Lamy Philippe, Andersen Claus L, Dyrskjot Lars, Torring Niels, Wiuf Carsten
Bioinformatics Research Center, University of Aarhus, Hoegh-Guldbergsgade 10, Bldg 1090, 8000 Aarhus C, Denmark.
BMC Bioinformatics. 2007 Nov 9;8:434. doi: 10.1186/1471-2105-8-434.
Affymetrix SNP arrays can interrogate thousands of SNPs at the same time. This allows us to look at the genomic content of cancer cells and to investigate the underlying events leading to cancer. Genomic copy-numbers are today routinely derived from SNP array data, but the proposed algorithms for this task most often disregard the genotype information available from germline cells in paired germline-tumour samples. Including this information may deepen our understanding of the "true" biological situation e.g. by enabling analysis of allele specific copy-numbers. Here we rely on matched germline-tumour samples and have developed a Hidden Markov Model (HMM) to estimate allelic copy-number changes in tumour cells. Further with this approach we are able to estimate the proportion of normal cells in the tumour (mixture proportion).
We show that our method is able to recover the underlying copy-number changes in simulated data sets with high accuracy (above 97.71%). Moreover, although the known copy-numbers could be well recovered in simulated cancer samples with more than 70% cancer cells (and less than 30% normal cells), we demonstrate that including the mixture proportion in the HMM increases the accuracy of the method. Finally, the method is tested on HapMap samples and on bladder and prostate cancer samples.

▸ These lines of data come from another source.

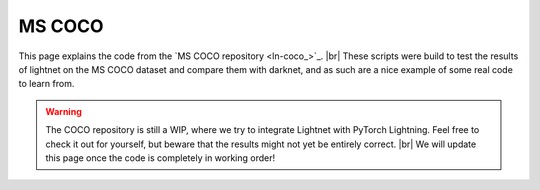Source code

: .. _mscoco:

MS COCO
=======
This page explains the code from the `MS COCO repository <ln-coco_>`_. |br|
These scripts were build to test the results of lightnet on the MS COCO dataset and compare them with darknet,
and as such are a nice example of some real code to learn from.


.. Warning::
   The COCO repository is still a WIP, where we try to integrate Lightnet with PyTorch Lightning.
   Feel free to check it out for yourself, but beware that the results might not yet be entirely correct. |br|
   We will update this page once the code is completely in working order!
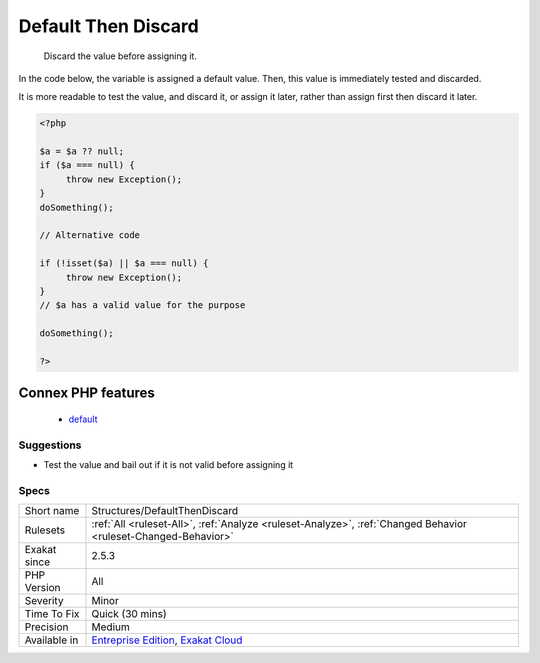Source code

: .. _structures-defaultthendiscard:

.. _default-then-discard:

Default Then Discard
++++++++++++++++++++

  Discard the value before assigning it. 

In the code below, the variable is assigned a default value. Then, this value is immediately tested and discarded. 

It is more readable to test the value, and discard it, or assign it later, rather than assign first then discard it later.

.. code-block:: php
   
   <?php
   
   $a = $a ?? null;
   if ($a === null) {
   	throw new Exception();
   }
   doSomething();
   
   // Alternative code
   
   if (!isset($a) || $a === null) {
   	throw new Exception();
   }
   // $a has a valid value for the purpose
   
   doSomething();
   
   ?>
Connex PHP features
-------------------

  + `default <https://php-dictionary.readthedocs.io/en/latest/dictionary/default.ini.html>`_


Suggestions
___________

* Test the value and bail out if it is not valid before assigning it




Specs
_____

+--------------+-------------------------------------------------------------------------------------------------------------------------+
| Short name   | Structures/DefaultThenDiscard                                                                                           |
+--------------+-------------------------------------------------------------------------------------------------------------------------+
| Rulesets     | :ref:`All <ruleset-All>`, :ref:`Analyze <ruleset-Analyze>`, :ref:`Changed Behavior <ruleset-Changed-Behavior>`          |
+--------------+-------------------------------------------------------------------------------------------------------------------------+
| Exakat since | 2.5.3                                                                                                                   |
+--------------+-------------------------------------------------------------------------------------------------------------------------+
| PHP Version  | All                                                                                                                     |
+--------------+-------------------------------------------------------------------------------------------------------------------------+
| Severity     | Minor                                                                                                                   |
+--------------+-------------------------------------------------------------------------------------------------------------------------+
| Time To Fix  | Quick (30 mins)                                                                                                         |
+--------------+-------------------------------------------------------------------------------------------------------------------------+
| Precision    | Medium                                                                                                                  |
+--------------+-------------------------------------------------------------------------------------------------------------------------+
| Available in | `Entreprise Edition <https://www.exakat.io/entreprise-edition>`_, `Exakat Cloud <https://www.exakat.io/exakat-cloud/>`_ |
+--------------+-------------------------------------------------------------------------------------------------------------------------+


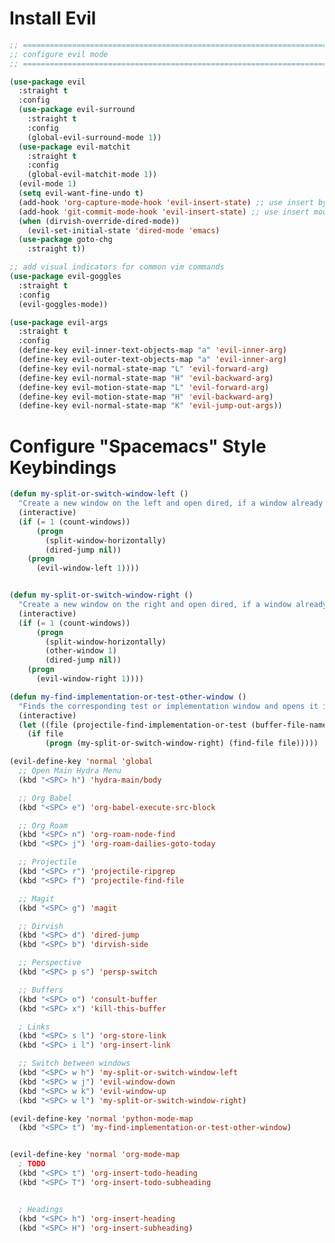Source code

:#+auto_tangle: y

* Install Evil

#+begin_src emacs-lisp :tangle yes
  ;; ===============================================================================
  ;; configure evil mode
  ;; ===============================================================================

  (use-package evil
    :straight t
    :config
    (use-package evil-surround
      :straight t
      :config
      (global-evil-surround-mode 1))
    (use-package evil-matchit
      :straight t
      :config
      (global-evil-matchit-mode 1))
    (evil-mode 1)
    (setq evil-want-fine-undo t)
    (add-hook 'org-capture-mode-hook 'evil-insert-state) ;; use insert by default for org capture
    (add-hook 'git-commit-mode-hook 'evil-insert-state) ;; use insert mode by default for magit commits
    (when (dirvish-override-dired-mode))
      (evil-set-initial-state 'dired-mode 'emacs)
    (use-package goto-chg
      :straight t))

  ;; add visual indicators for common vim commands
  (use-package evil-goggles
    :straight t
    :config
    (evil-goggles-mode))

  (use-package evil-args
    :straight t
    :config
    (define-key evil-inner-text-objects-map "a" 'evil-inner-arg)
    (define-key evil-outer-text-objects-map "a" 'evil-inner-arg)
    (define-key evil-normal-state-map "L" 'evil-forward-arg)
    (define-key evil-normal-state-map "H" 'evil-backward-arg)
    (define-key evil-motion-state-map "L" 'evil-forward-arg)
    (define-key evil-motion-state-map "H" 'evil-backward-arg)
    (define-key evil-normal-state-map "K" 'evil-jump-out-args))
#+end_src

* Configure "Spacemacs" Style Keybindings

#+begin_src emacs-lisp :tangle yes
  (defun my-split-or-switch-window-left ()
    "Create a new window on the left and open dired, if a window already exists move there"
    (interactive)
    (if (= 1 (count-windows))
        (progn
          (split-window-horizontally)
          (dired-jump nil))
      (progn
        (evil-window-left 1))))


  (defun my-split-or-switch-window-right ()
    "Create a new window on the right and open dired, if a window already exists move there"
    (interactive)
    (if (= 1 (count-windows))
        (progn
          (split-window-horizontally)
          (other-window 1)
          (dired-jump nil))
      (progn
        (evil-window-right 1))))
#+end_src

#+begin_src emacs-lisp :tangle yes
  (defun my-find-implementation-or-test-other-window ()
    "Finds the corresponding test or implementation window and opens it in a new or existing horizontal split"
    (interactive)
    (let ((file (projectile-find-implementation-or-test (buffer-file-name))))
      (if file
          (progn (my-split-or-switch-window-right) (find-file file)))))
#+end_src

#+begin_src emacs-lisp :tangle yes
  (evil-define-key 'normal 'global
    ;; Open Main Hydra Menu
    (kbd "<SPC> h") 'hydra-main/body

    ;; Org Babel
    (kbd "<SPC> e") 'org-babel-execute-src-block

    ;; Org Roam
    (kbd "<SPC> n") 'org-roam-node-find
    (kbd "<SPC> j") 'org-roam-dailies-goto-today

    ;; Projectile
    (kbd "<SPC> r") 'projectile-ripgrep
    (kbd "<SPC> f") 'projectile-find-file

    ;; Magit
    (kbd "<SPC> g") 'magit

    ;; Dirvish
    (kbd "<SPC> d") 'dired-jump
    (kbd "<SPC> b") 'dirvish-side 

    ;; Perspective
    (kbd "<SPC> p s") 'persp-switch

    ;; Buffers
    (kbd "<SPC> o") 'consult-buffer
    (kbd "<SPC> x") 'kill-this-buffer

    ; Links
    (kbd "<SPC> s l") 'org-store-link
    (kbd "<SPC> i l") 'org-insert-link

    ;; Switch between windows
    (kbd "<SPC> w h") 'my-split-or-switch-window-left
    (kbd "<SPC> w j") 'evil-window-down
    (kbd "<SPC> w k") 'evil-window-up
    (kbd "<SPC> w l") 'my-split-or-switch-window-right)

  (evil-define-key 'normal 'python-mode-map
    (kbd "<SPC> t") 'my-find-implementation-or-test-other-window)


  (evil-define-key 'normal 'org-mode-map
    ; TODO
    (kbd "<SPC> t") 'org-insert-todo-heading
    (kbd "<SPC> T") 'org-insert-todo-subheading


    ; Headings
    (kbd "<SPC> h") 'org-insert-heading
    (kbd "<SPC> H") 'org-insert-subheading)
#+end_src 
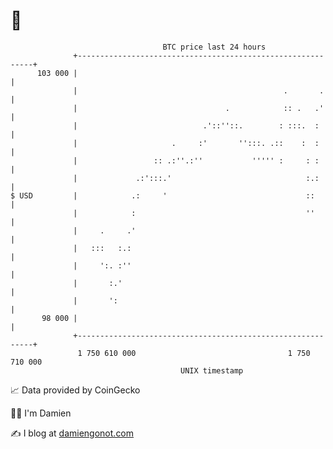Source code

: * 👋

#+begin_example
                                     BTC price last 24 hours                    
                 +------------------------------------------------------------+ 
         103 000 |                                                            | 
                 |                                              .       .     | 
                 |                                 .            :: .   .'     | 
                 |                            .'::''::.        : :::.  :      | 
                 |                     .     :'       '':::. .::    :  :      | 
                 |                 :: .:''.:''           ''''' :     : :      | 
                 |             .:':::.'                              :.:      | 
   $ USD         |            .:     '                               ::       | 
                 |            :                                      ''       | 
                 |     .     .'                                               | 
                 |   :::   :.:                                                | 
                 |     ':. :''                                                | 
                 |       :.'                                                  | 
                 |       ':                                                   | 
          98 000 |                                                            | 
                 +------------------------------------------------------------+ 
                  1 750 610 000                                  1 750 710 000  
                                         UNIX timestamp                         
#+end_example
📈 Data provided by CoinGecko

🧑‍💻 I'm Damien

✍️ I blog at [[https://www.damiengonot.com][damiengonot.com]]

The HMM method developed here uses the genotype calls of germline DNA and the allelic SNP intensities from the tumour DNA to estimate allelic copy-numbers (including changes) in the tumour. It differentiates between different events like uniparental disomy and allelic imbalances. Moreover, the HMM can estimate the mixture proportion, and thus inform about the purity of the tumour sample.
Affymetrix SNP 芯片可同时检测数千个单核苷酸多态性(SNP)。这使我们能够研究癌细胞的基因组内容,并探究导致癌症的潜在事件。如今,基因组拷贝数通常从 SNP 芯片数据中推导得出,但针对此任务所提出的算法大多忽略了配对的种系 - 肿瘤样本中种系细胞的基因型信息。纳入这些信息可能会加深我们对“真实”生物学状况的理解,例如通过实现对等位基因特异性拷贝数的分析。在此,我们依赖配对的种系 - 肿瘤样本,并开发了一种隐马尔可夫模型(HMM)来估计肿瘤细胞中的等位基因拷贝数变化。通过这种方法,我们还能够估计肿瘤中正常细胞的比例(混合比例)。
我们表明,我们的方法能够高精度地恢复模拟数据集中的潜在拷贝数变化(准确率高于 97.71%)。此外,尽管在癌细胞比例超过 70%(正常细胞比例低于 30%)的模拟癌症样本中能够很好地恢复已知拷贝数,但我们证明在 HMM 中纳入混合比例可提高该方法的准确性。最后,该方法在 HapMap 样本以及膀胱癌和前列腺癌样本上进行了测试。
这里开发的 HMM 方法利用种系 DNA 的基因型调用和肿瘤 DNA 的等位基因 SNP 强度来估计肿瘤中的等位基因拷贝数(包括变化)。它能够区分单亲二体和等位基因失衡等不同事件。此外,HMM 可以估计混合比例,从而告知肿瘤样本的纯度。